(Transcribed page contents)
= = = = =
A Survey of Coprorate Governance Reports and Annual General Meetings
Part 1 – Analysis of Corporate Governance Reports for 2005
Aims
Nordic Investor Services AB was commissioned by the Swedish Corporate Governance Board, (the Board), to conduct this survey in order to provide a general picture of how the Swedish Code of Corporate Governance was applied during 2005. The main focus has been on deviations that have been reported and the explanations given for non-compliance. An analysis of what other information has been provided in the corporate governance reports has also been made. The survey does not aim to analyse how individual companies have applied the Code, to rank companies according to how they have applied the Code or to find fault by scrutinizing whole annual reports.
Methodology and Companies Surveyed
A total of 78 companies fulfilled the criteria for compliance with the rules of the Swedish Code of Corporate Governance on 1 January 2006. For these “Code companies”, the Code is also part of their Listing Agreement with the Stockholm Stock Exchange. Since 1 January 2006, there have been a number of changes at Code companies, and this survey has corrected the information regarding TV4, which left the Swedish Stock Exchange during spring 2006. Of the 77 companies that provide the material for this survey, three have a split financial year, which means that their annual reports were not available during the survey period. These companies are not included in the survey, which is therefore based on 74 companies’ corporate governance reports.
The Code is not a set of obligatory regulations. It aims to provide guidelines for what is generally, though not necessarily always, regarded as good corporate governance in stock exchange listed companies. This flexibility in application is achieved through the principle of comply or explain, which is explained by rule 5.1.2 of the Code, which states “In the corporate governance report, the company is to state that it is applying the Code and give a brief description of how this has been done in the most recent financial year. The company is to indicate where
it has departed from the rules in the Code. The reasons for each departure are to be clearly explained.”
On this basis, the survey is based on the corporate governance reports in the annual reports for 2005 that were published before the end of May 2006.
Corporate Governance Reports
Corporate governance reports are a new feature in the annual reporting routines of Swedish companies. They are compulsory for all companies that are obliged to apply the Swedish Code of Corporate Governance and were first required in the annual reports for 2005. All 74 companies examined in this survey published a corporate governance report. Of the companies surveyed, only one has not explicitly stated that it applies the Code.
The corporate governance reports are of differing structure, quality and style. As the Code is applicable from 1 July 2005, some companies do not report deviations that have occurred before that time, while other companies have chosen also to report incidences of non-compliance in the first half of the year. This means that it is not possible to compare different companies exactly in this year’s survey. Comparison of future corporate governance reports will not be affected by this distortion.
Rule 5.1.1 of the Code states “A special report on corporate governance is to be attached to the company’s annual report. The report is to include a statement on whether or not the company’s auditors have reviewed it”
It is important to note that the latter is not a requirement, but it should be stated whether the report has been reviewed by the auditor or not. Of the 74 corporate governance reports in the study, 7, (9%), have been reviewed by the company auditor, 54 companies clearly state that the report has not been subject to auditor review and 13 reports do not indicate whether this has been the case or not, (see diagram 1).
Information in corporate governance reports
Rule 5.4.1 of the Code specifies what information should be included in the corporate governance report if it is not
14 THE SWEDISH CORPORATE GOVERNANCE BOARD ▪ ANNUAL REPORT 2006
= = = = =
Exactly as they stand above, retype all of the records.

A Survey of Coprorate Governance Reports and Annual General Meetings
Part 1 – Analysis of Corporate Governance Reports for 2005
Aims
Nordic Investor Services AB was commissioned by the Swedish Corporate Governance Board, (the Board), to conduct this survey in order to provide a general picture of how the Swedish Code of Corporate Governance was applied during 2005. The main focus has been on deviations that have been reported and the explanations given for non-compliance. An analysis of what other information has been provided in the corporate governance reports has also been made. The survey does not aim to analyse how individual companies have applied the Code, to rank companies according to how they have applied the Code or to find fault by scrutinizing whole annual reports.
Methodology and Companies Surveyed
A total of 78 companies fulfilled the criteria for compliance with the rules of the Swedish Code of Corporate Governance on 1 January 2006. For these “Code companies”, the Code is also part of their Listing Agreement with the Stockholm Stock Exchange. Since 1 January 2006, there have been a number of changes at Code companies, and this survey has corrected the information regarding TV4, which left the Swedish Stock Exchange during spring 2006. Of the 77 companies that provide the material for this survey, three have a split financial year, which means that their annual reports were not available during the survey period. These companies are not included in the survey, which is therefore based on 74 companies’ corporate governance reports.
The Code is not a set of obligatory regulations. It aims to provide guidelines for what is generally, though not necessarily always, regarded as good corporate governance in stock exchange listed companies. This flexibility in application is achieved through the principle of comply or explain, which is explained by rule 5.1.2 of the Code, which states “In the corporate governance report, the company is to state that it is applying the Code and give a brief description of how this has been done in the most recent financial year. The company is to indicate where
it has departed from the rules in the Code. The reasons for each departure are to be clearly explained.”
On this basis, the survey is based on the corporate governance reports in the annual reports for 2005 that were published before the end of May 2006.
Corporate Governance Reports
Corporate governance reports are a new feature in the annual reporting routines of Swedish companies. They are compulsory for all companies that are obliged to apply the Swedish Code of Corporate Governance and were first required in the annual reports for 2005. All 74 companies examined in this survey published a corporate governance report. Of the companies surveyed, only one has not explicitly stated that it applies the Code.
The corporate governance reports are of differing structure, quality and style. As the Code is applicable from 1 July 2005, some companies do not report deviations that have occurred before that time, while other companies have chosen also to report incidences of non-compliance in the first half of the year. This means that it is not possible to compare different companies exactly in this year’s survey. Comparison of future corporate governance reports will not be affected by this distortion.
Rule 5.1.1 of the Code states “A special report on corporate governance is to be attached to the company’s annual report. The report is to include a statement on whether or not the company’s auditors have reviewed it”
It is important to note that the latter is not a requirement, but it should be stated whether the report has been reviewed by the auditor or not. Of the 74 corporate governance reports in the study, 7, (9%), have been reviewed by the company auditor, 54 companies clearly state that the report has not been subject to auditor review and 13 reports do not indicate whether this has been the case or not, (see diagram 1).
Information in corporate governance reports
Rule 5.4.1 of the Code specifies what information should be included in the corporate governance report if it is not
14 THE SWEDISH CORPORATE GOVERNANCE BOARD ▪ ANNUAL REPORT 2006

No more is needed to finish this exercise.